--- Bounding box coordinate data ---
────────────────────────────────────────
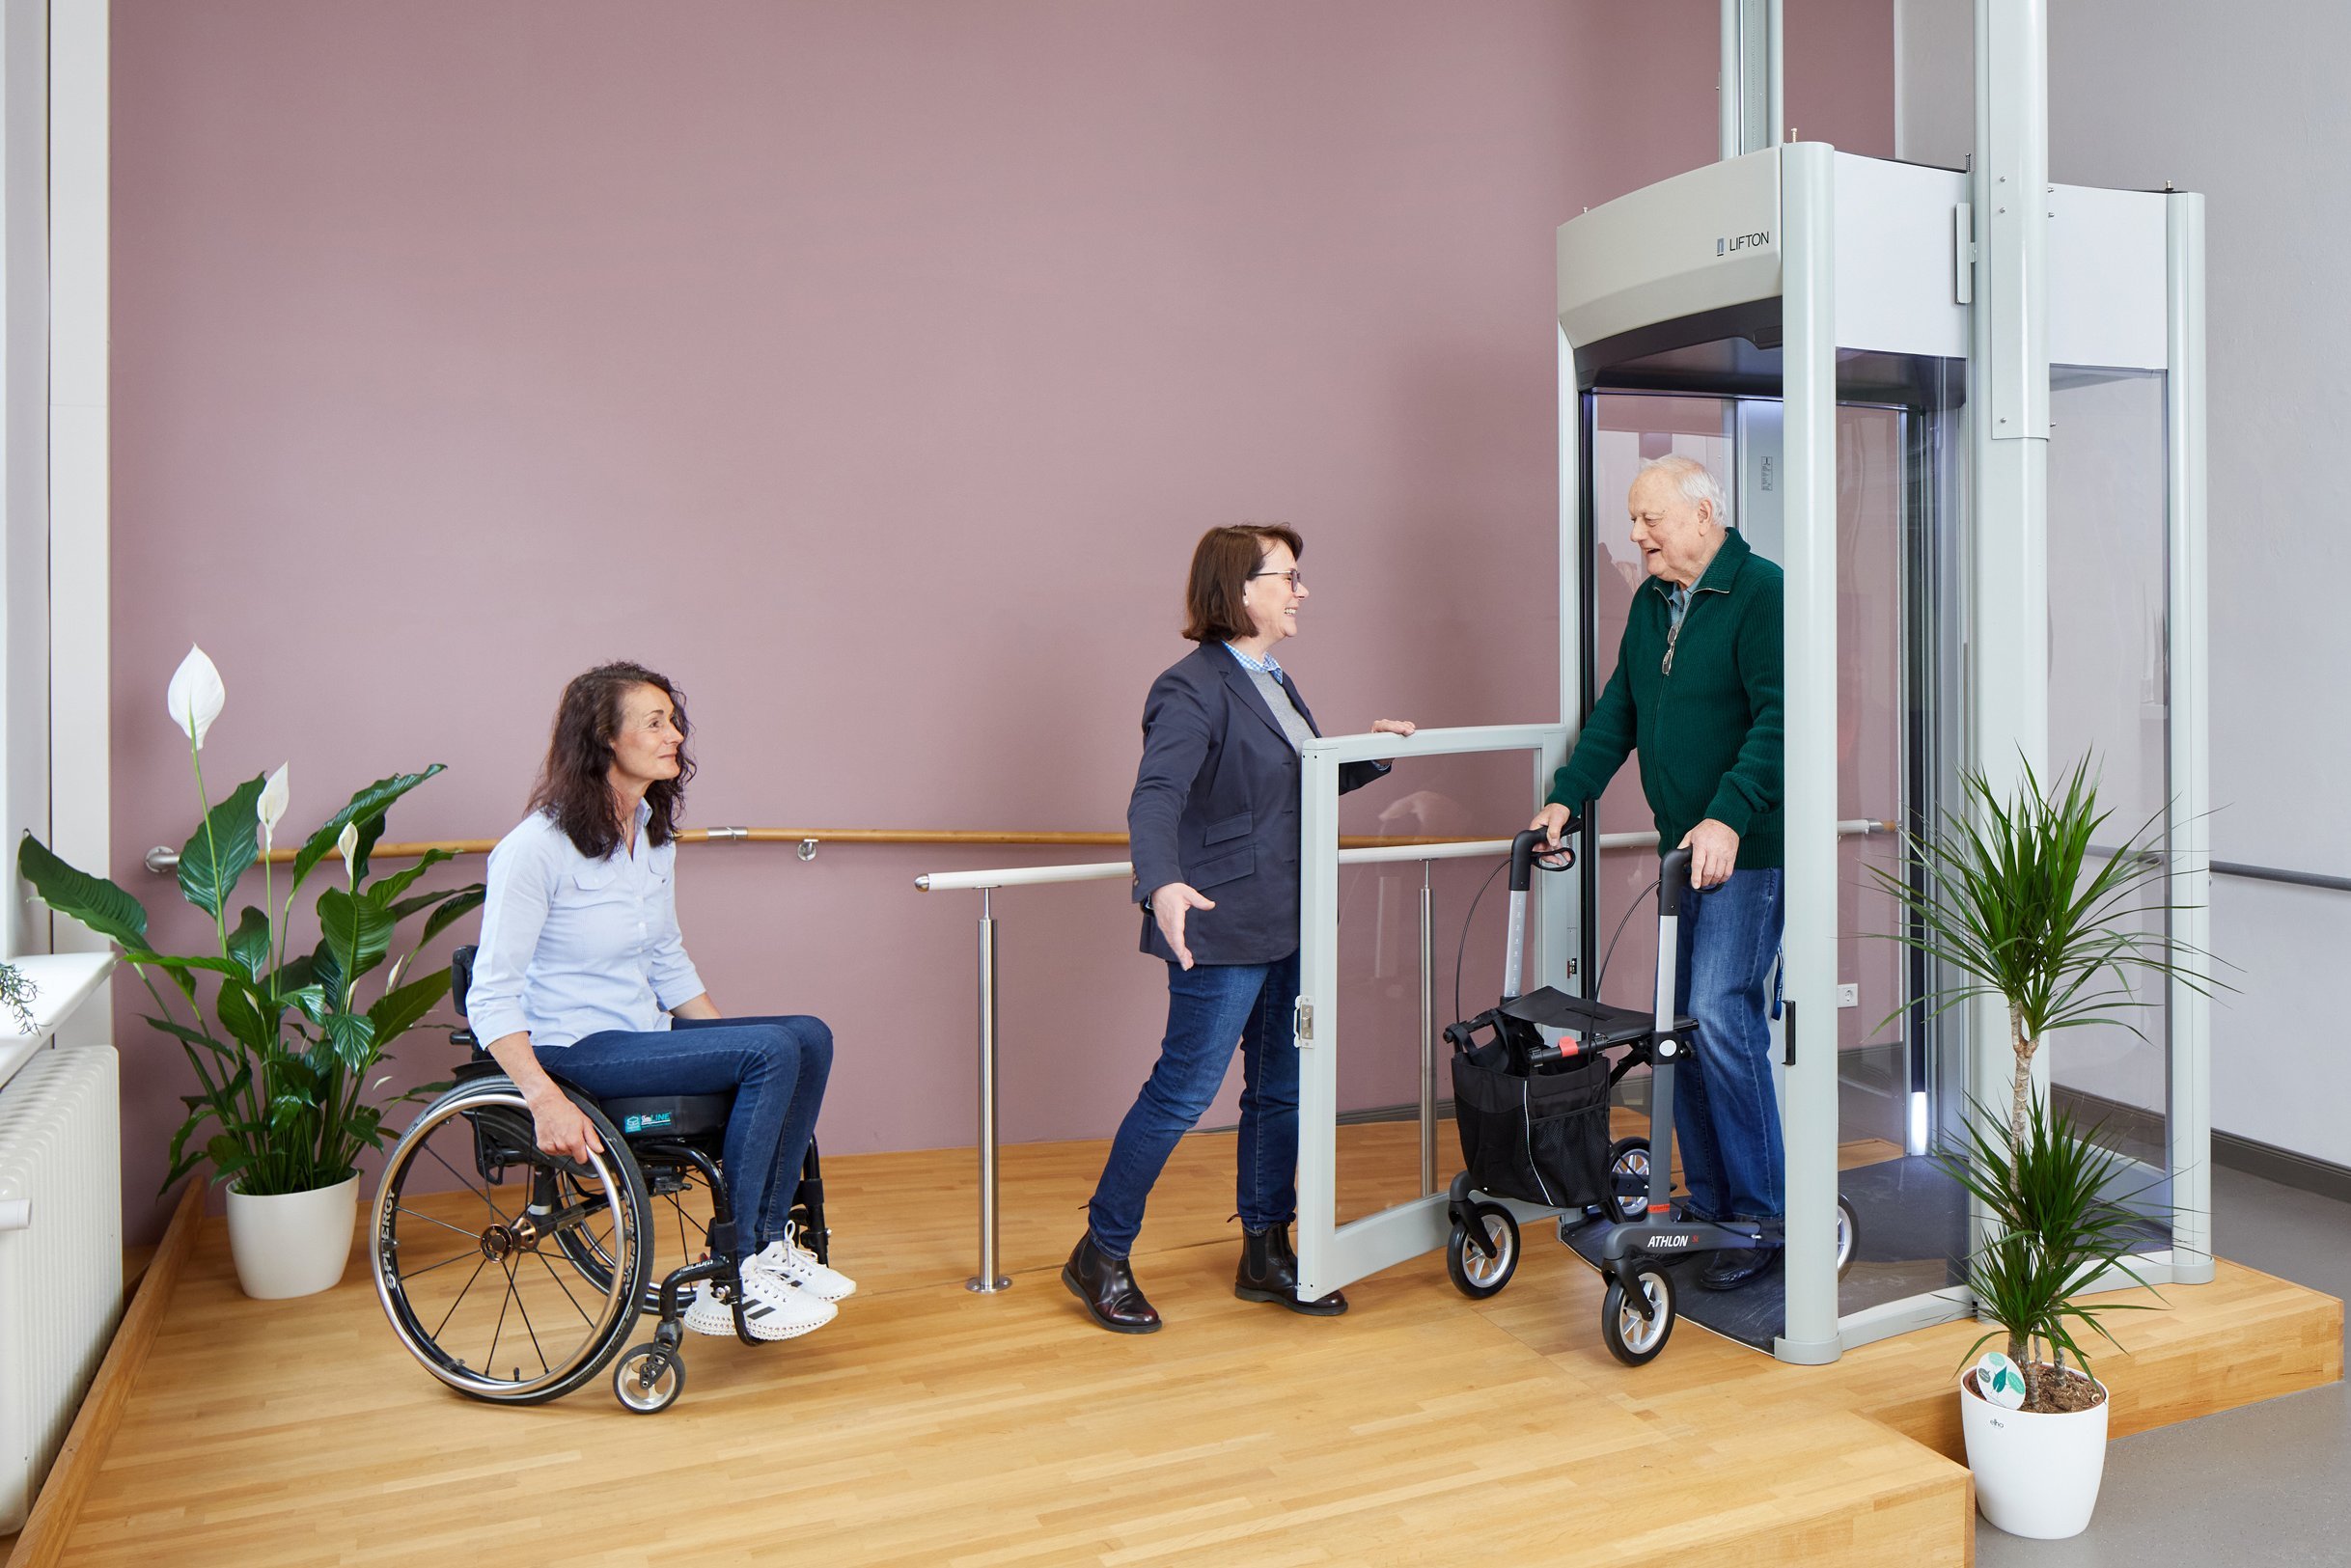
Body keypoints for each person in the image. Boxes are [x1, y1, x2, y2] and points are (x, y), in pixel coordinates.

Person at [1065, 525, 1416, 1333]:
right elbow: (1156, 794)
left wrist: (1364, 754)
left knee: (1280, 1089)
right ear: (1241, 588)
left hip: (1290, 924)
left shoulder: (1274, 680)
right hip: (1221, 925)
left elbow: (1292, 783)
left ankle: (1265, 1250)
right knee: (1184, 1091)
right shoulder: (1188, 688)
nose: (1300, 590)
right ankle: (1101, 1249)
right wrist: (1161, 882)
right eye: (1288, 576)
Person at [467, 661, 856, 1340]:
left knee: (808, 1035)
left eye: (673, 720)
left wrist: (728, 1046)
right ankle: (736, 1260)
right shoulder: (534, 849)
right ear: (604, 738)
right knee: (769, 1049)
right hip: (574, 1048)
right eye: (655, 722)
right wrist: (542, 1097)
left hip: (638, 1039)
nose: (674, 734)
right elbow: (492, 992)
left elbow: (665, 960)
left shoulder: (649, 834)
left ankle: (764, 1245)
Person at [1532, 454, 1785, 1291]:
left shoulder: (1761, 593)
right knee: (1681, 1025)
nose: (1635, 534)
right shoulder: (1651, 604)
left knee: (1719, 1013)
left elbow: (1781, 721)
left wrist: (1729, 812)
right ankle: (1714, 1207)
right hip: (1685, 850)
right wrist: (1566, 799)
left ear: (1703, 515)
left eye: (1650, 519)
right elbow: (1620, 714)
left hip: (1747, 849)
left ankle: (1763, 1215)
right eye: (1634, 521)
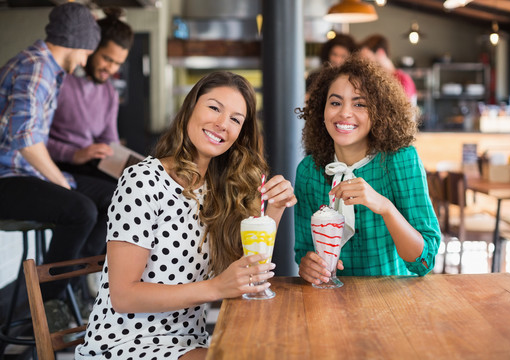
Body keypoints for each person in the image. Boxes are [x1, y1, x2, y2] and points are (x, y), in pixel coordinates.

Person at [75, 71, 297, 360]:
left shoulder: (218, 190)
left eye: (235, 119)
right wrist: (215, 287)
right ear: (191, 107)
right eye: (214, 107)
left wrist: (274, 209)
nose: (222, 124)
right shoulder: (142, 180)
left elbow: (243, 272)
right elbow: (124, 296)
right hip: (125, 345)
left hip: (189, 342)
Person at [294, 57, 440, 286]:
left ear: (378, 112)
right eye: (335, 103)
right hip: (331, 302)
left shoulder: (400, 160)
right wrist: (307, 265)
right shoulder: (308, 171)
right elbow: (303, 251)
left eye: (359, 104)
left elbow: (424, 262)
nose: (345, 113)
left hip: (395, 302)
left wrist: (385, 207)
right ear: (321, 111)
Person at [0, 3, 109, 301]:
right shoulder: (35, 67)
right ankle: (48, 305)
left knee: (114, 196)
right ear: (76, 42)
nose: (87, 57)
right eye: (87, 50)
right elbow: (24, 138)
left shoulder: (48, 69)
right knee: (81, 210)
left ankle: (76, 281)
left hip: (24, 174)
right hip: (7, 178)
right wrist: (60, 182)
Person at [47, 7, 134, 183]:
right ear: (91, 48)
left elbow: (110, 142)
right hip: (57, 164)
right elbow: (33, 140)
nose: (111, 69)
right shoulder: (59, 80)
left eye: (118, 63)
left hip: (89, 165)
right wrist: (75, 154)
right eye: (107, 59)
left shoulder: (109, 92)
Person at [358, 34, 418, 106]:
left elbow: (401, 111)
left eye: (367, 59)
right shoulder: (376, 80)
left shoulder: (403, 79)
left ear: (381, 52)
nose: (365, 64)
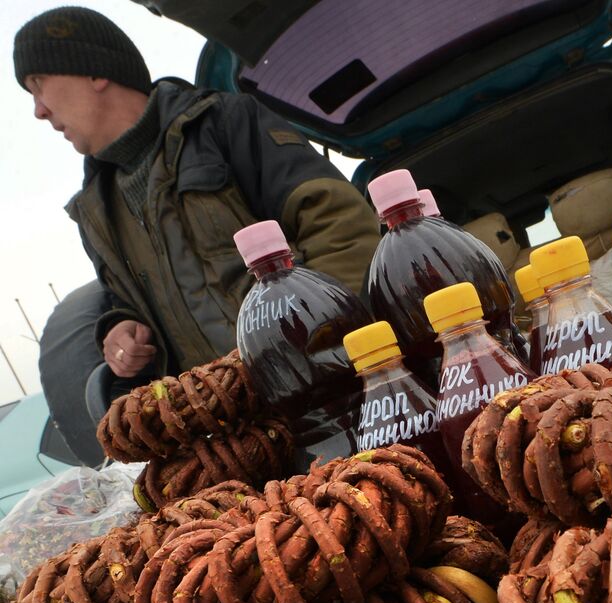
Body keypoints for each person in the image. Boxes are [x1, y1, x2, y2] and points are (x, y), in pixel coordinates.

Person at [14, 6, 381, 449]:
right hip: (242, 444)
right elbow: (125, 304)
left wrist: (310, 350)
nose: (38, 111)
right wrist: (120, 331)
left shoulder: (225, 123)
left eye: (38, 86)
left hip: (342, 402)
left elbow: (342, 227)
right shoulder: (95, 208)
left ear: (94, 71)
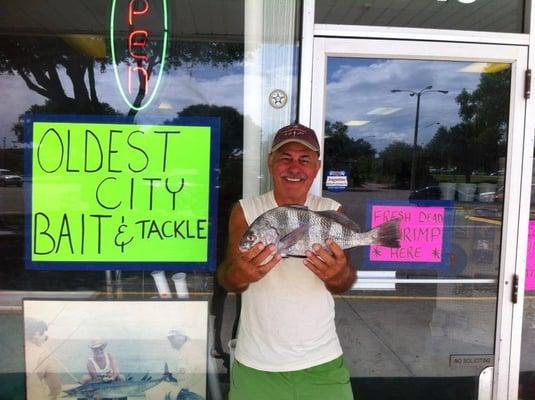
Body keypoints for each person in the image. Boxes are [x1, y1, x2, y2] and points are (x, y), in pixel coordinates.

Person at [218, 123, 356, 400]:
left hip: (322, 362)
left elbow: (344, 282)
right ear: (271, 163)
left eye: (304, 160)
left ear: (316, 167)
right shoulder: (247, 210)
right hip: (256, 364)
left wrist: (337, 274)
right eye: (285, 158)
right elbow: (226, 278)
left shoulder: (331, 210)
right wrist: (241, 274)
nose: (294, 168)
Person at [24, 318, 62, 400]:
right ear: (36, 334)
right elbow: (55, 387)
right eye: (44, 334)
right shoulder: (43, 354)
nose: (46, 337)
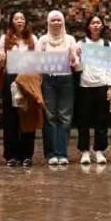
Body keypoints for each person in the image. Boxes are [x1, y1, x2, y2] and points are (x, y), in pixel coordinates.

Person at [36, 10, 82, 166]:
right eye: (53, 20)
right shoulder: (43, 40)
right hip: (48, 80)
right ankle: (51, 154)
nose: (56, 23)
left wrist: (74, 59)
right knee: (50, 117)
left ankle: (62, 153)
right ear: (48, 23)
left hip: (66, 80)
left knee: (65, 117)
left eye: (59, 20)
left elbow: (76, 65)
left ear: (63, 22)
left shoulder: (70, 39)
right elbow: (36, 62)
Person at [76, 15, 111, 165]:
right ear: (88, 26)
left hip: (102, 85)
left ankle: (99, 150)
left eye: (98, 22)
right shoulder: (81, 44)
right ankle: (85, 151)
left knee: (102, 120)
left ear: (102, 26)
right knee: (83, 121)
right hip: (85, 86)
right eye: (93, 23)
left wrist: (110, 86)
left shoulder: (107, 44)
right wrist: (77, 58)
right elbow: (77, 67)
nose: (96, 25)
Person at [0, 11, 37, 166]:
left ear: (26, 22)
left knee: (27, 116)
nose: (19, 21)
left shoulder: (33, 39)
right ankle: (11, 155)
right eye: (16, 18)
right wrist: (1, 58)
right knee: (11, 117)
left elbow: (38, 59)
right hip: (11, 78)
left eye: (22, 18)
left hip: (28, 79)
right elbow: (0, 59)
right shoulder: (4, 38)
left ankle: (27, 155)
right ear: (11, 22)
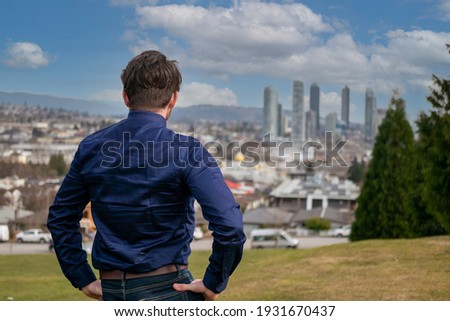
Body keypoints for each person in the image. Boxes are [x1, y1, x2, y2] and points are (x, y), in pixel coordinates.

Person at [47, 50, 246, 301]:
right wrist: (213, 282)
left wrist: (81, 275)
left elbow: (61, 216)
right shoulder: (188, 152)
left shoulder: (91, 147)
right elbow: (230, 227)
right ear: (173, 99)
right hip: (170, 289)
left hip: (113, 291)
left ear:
────────────────────────────────────────
--- Exercise details ---
Every line from the one that contains "left eye: (22, 18)" through the end of the records above is to be reproduced exactly; no picture goes in the copy.

--- Task response ---
left eye: (22, 18)
left hip: (28, 79)
right elbow: (0, 59)
right shoulder: (4, 38)
left ankle: (27, 155)
right ear: (11, 22)
Body keypoints for each person in the image. Boxes are [x1, y1, x2, y2] and points are (x, y), in pixel coordinates.

Person at [47, 50, 246, 301]:
right wrist: (213, 282)
left wrist: (81, 275)
left elbow: (61, 216)
right shoulder: (188, 152)
left shoulder: (91, 147)
right elbow: (230, 227)
right ear: (173, 99)
right hip: (170, 289)
left hip: (113, 291)
left ear:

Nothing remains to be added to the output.